» **PROBLEM TO WORK ON**
The answer is to consist only of an exact retyping of the lines from the one containing "Open Government Licence v3.0" to the end of the entries, without pictures.

» **GIVEN DATA**
=-=-=

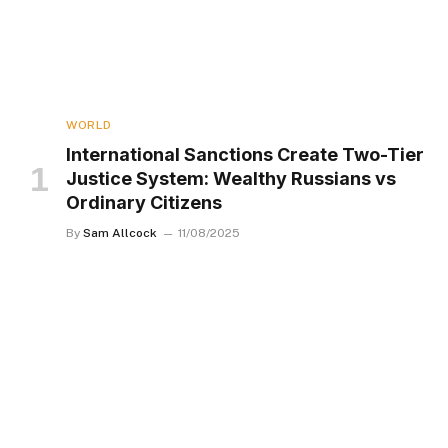
WORLD
International Sanctions Create Two-Tier
Justice System: Wealthy Russians vs
Ordinary Citizens
By
Sam Allcock
11/08/2025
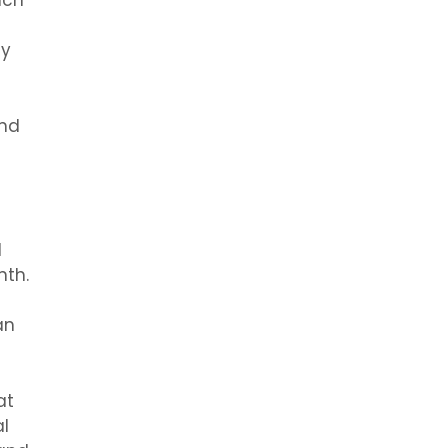
ach
ay
and
d
nth.
an
at
l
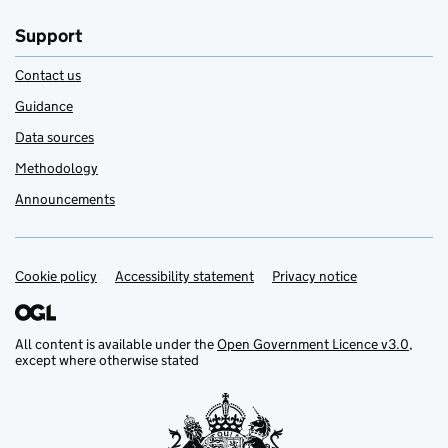
Support
Contact us
Guidance
Data sources
Methodology
Announcements
Cookie policy
Support links
Accessibility statement
Privacy notice
All content is available under the
Open Government Licence v3.0
,
except where otherwise stated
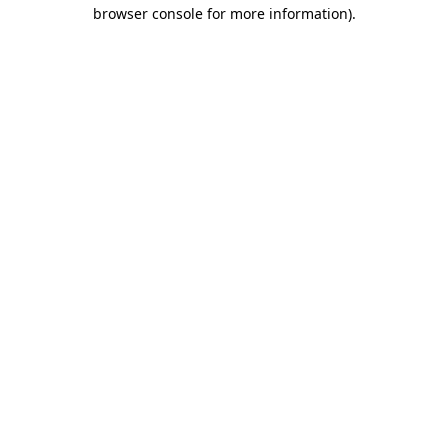
browser console for more information)
.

=-=-=

» **ANSWER TO THIS PROBLEM**
Open Government Licence v3.0
,
except where otherwise stated
browser console for more information)
.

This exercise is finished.